## Problem statement
Lines of the listing that contain "Left" need to be copied.

## Data for analysis
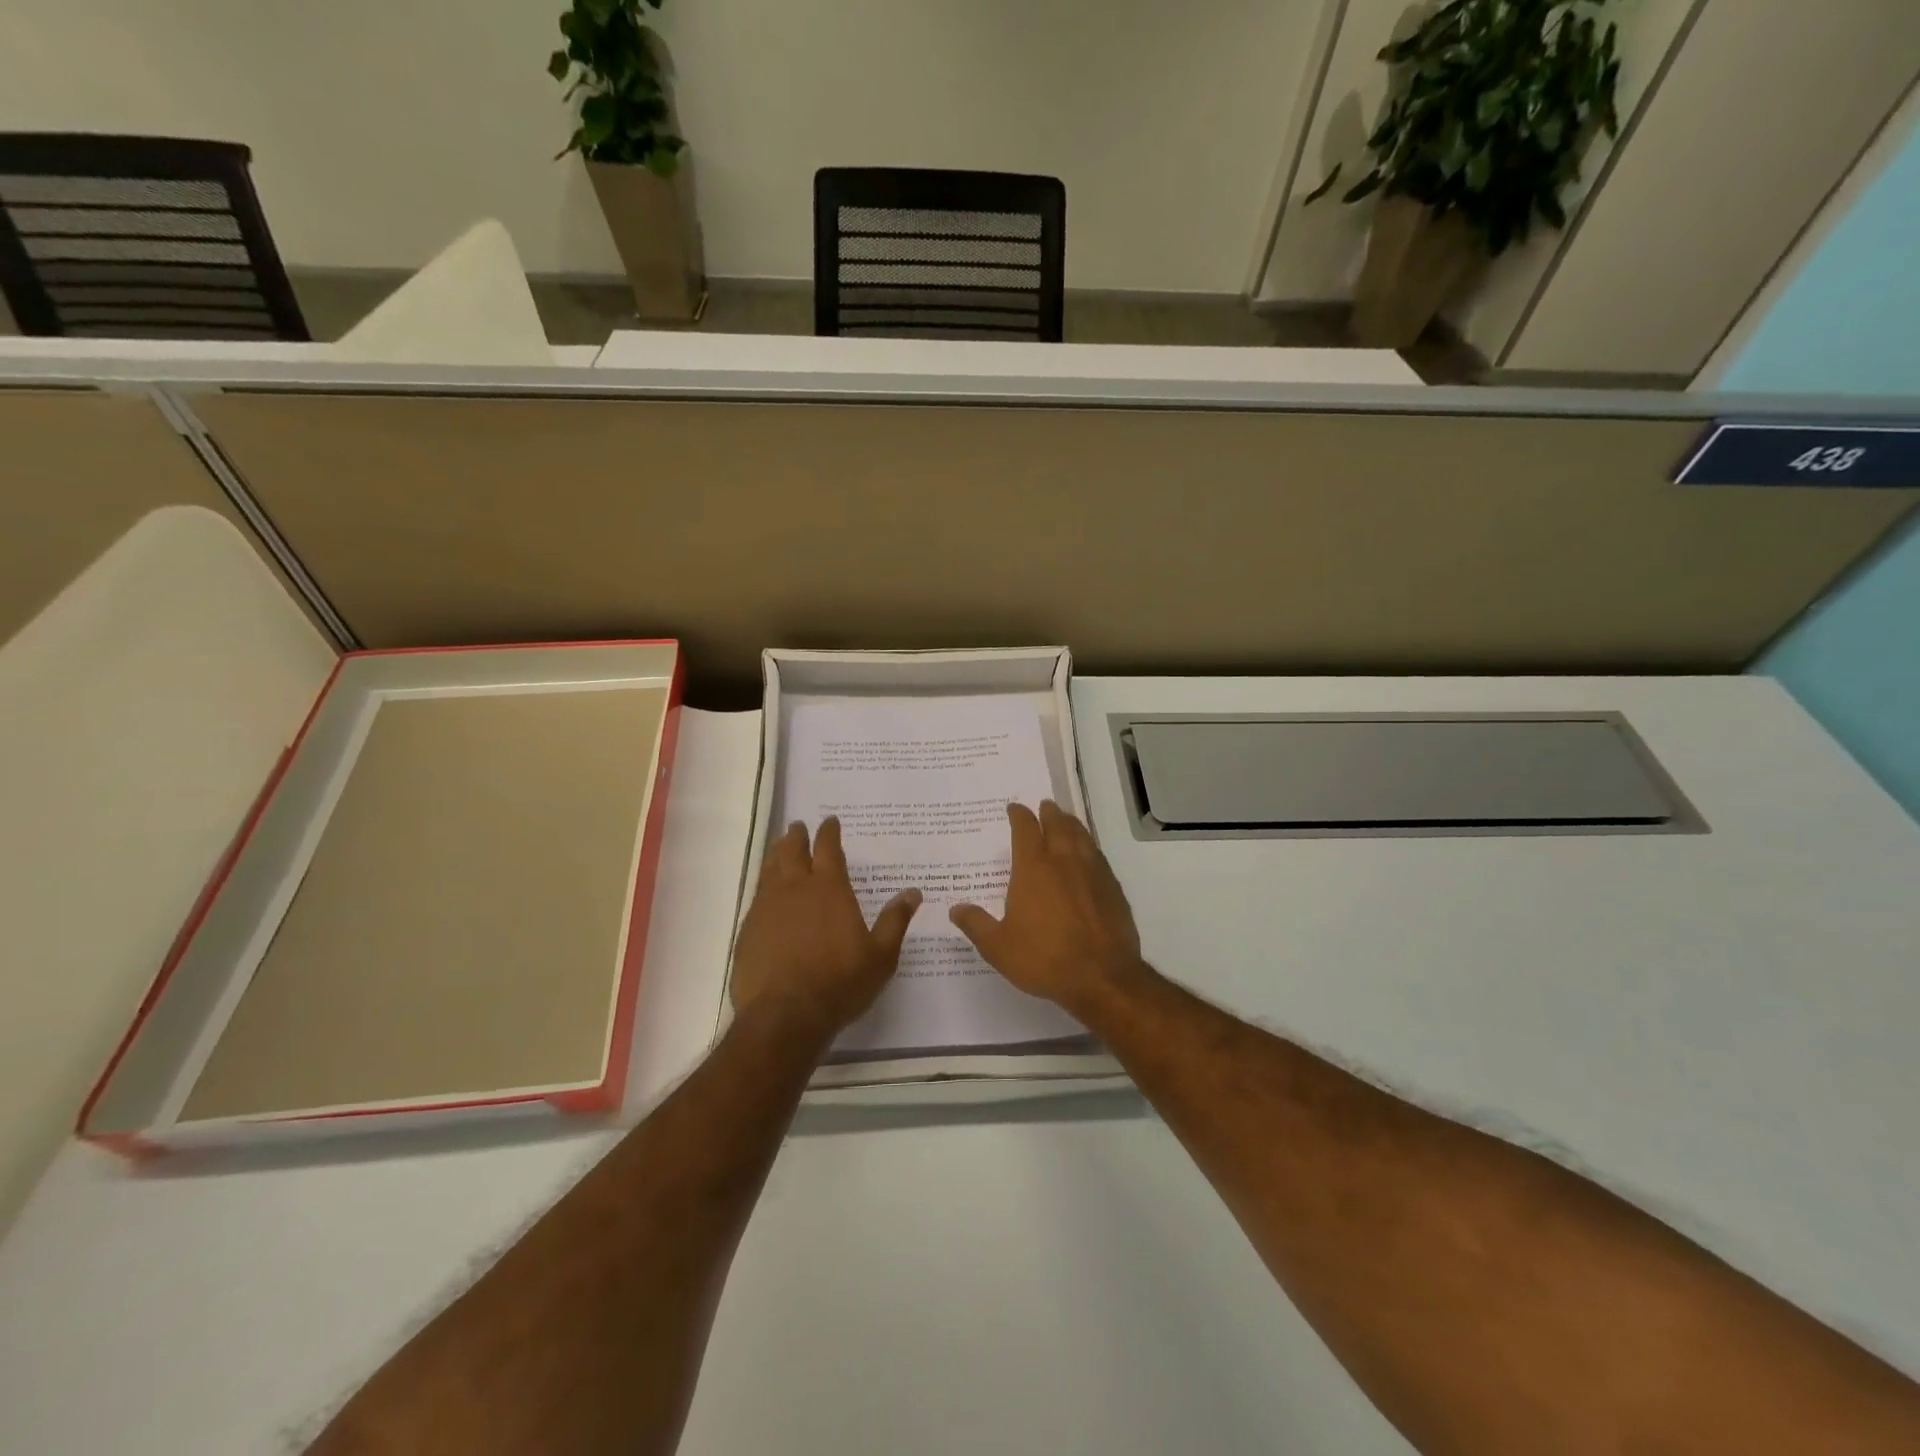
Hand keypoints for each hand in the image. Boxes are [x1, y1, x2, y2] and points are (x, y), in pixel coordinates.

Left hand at [730, 817, 921, 1042]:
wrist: (785, 1015)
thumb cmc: (840, 982)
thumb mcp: (880, 955)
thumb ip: (895, 921)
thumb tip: (914, 892)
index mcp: (829, 889)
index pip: (828, 849)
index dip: (829, 833)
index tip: (830, 821)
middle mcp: (795, 889)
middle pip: (792, 851)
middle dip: (797, 836)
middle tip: (798, 827)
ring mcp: (767, 908)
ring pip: (770, 869)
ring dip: (776, 854)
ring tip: (779, 847)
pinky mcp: (748, 929)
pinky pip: (756, 896)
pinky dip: (763, 885)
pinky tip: (765, 893)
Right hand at [950, 801, 1143, 1015]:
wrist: (1103, 977)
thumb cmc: (1044, 958)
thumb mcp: (998, 947)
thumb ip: (976, 924)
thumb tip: (956, 908)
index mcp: (1034, 867)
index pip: (1025, 829)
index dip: (1019, 815)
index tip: (1014, 808)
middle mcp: (1064, 860)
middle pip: (1058, 825)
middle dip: (1049, 813)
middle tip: (1045, 805)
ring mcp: (1093, 872)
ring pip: (1082, 836)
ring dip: (1072, 825)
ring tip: (1067, 820)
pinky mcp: (1113, 888)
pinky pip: (1099, 857)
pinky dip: (1090, 848)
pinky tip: (1090, 856)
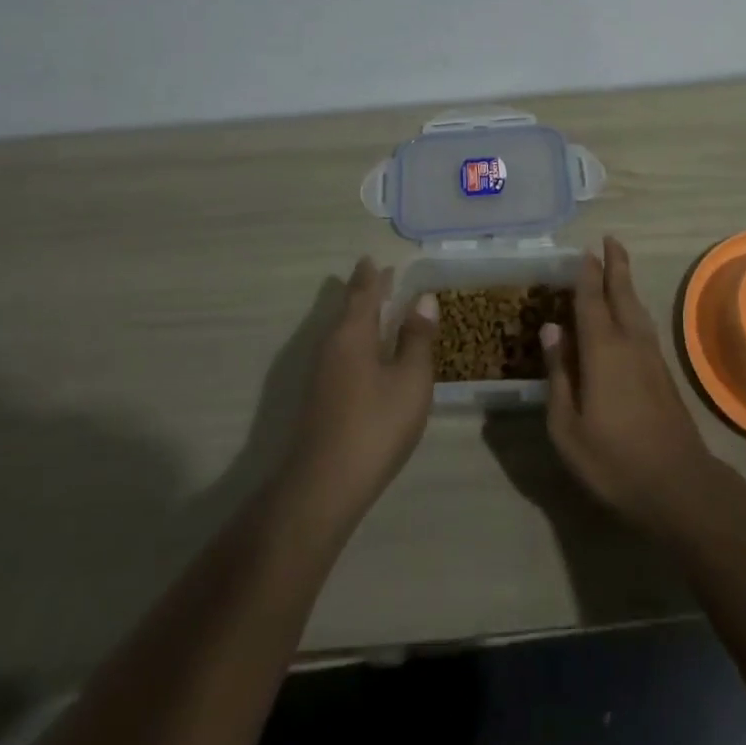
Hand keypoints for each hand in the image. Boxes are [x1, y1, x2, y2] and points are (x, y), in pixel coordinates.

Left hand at [280, 258, 437, 531]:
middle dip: (365, 294)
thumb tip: (424, 300)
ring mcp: (322, 374)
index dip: (371, 277)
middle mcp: (331, 347)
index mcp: (352, 334)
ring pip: (343, 333)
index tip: (373, 259)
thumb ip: (417, 339)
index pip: (362, 294)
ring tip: (379, 310)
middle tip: (380, 277)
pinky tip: (369, 354)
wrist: (324, 485)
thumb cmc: (375, 424)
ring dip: (361, 317)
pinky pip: (342, 352)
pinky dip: (358, 340)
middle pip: (348, 311)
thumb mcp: (410, 380)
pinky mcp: (321, 398)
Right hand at [541, 236, 717, 535]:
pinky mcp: (663, 374)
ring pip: (637, 309)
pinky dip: (633, 308)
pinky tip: (630, 314)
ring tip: (618, 268)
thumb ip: (559, 374)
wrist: (678, 486)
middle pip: (622, 295)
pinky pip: (643, 326)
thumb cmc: (613, 460)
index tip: (584, 251)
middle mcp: (630, 343)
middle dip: (616, 266)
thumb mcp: (567, 426)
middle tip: (610, 240)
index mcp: (603, 351)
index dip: (587, 275)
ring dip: (626, 284)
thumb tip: (551, 329)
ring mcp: (651, 358)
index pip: (591, 301)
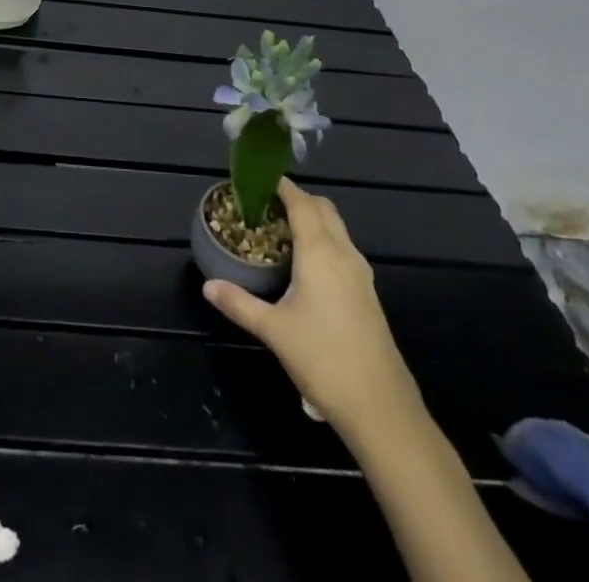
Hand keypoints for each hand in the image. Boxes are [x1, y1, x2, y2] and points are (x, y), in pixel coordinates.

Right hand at [201, 179, 423, 440]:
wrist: (381, 408)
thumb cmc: (323, 360)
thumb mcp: (273, 330)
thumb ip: (239, 303)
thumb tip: (207, 286)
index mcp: (320, 251)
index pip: (301, 202)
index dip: (281, 186)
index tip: (258, 180)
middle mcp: (343, 253)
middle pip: (322, 208)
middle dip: (296, 199)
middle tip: (265, 206)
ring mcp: (361, 273)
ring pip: (336, 228)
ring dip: (312, 219)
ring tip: (281, 232)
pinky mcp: (368, 293)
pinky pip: (343, 249)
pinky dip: (324, 241)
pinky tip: (305, 266)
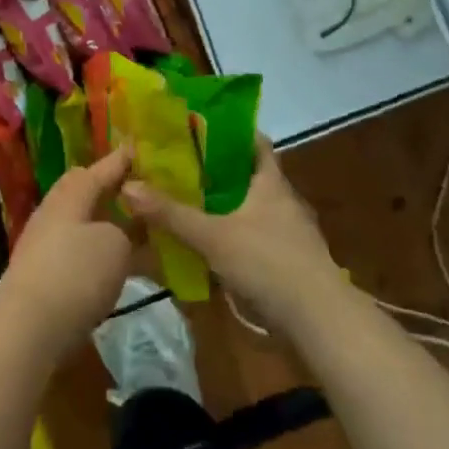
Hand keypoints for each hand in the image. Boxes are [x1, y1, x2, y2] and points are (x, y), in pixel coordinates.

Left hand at [0, 147, 134, 359]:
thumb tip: (114, 232)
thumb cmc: (75, 273)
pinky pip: (78, 254)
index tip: (136, 148)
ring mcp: (44, 246)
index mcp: (70, 196)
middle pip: (83, 194)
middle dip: (108, 191)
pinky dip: (98, 255)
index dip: (120, 161)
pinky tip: (116, 268)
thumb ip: (122, 230)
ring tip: (134, 231)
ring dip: (105, 226)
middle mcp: (54, 214)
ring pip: (81, 226)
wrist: (28, 327)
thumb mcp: (114, 244)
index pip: (99, 170)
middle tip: (136, 190)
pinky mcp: (43, 278)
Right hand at [124, 137, 343, 338]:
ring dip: (229, 206)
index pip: (257, 143)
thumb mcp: (212, 237)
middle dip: (221, 172)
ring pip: (255, 209)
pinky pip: (259, 238)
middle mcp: (285, 202)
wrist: (319, 319)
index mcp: (272, 183)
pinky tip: (215, 247)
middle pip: (252, 176)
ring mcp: (292, 234)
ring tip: (193, 205)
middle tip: (183, 168)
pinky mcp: (292, 262)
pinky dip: (237, 236)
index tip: (201, 129)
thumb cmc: (268, 263)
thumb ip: (171, 214)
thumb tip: (128, 186)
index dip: (232, 133)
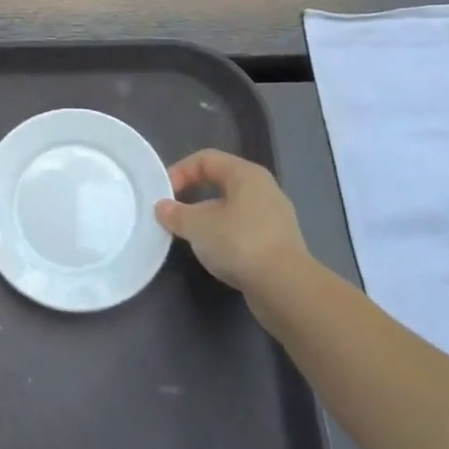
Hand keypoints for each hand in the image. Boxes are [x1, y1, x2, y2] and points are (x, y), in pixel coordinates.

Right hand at [155, 150, 311, 295]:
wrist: (286, 288)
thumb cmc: (239, 243)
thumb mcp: (198, 227)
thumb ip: (176, 214)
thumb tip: (162, 207)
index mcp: (246, 174)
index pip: (206, 159)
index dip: (180, 171)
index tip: (164, 195)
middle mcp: (264, 189)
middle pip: (221, 182)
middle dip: (193, 196)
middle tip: (175, 214)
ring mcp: (275, 217)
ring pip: (233, 208)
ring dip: (209, 219)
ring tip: (192, 237)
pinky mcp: (279, 244)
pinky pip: (244, 230)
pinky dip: (226, 237)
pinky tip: (215, 255)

## Exercise answer
Left hand at [730, 817, 921, 1042]:
Left hand at [280, 258, 437, 531]:
Left hand at [0, 147, 134, 359]:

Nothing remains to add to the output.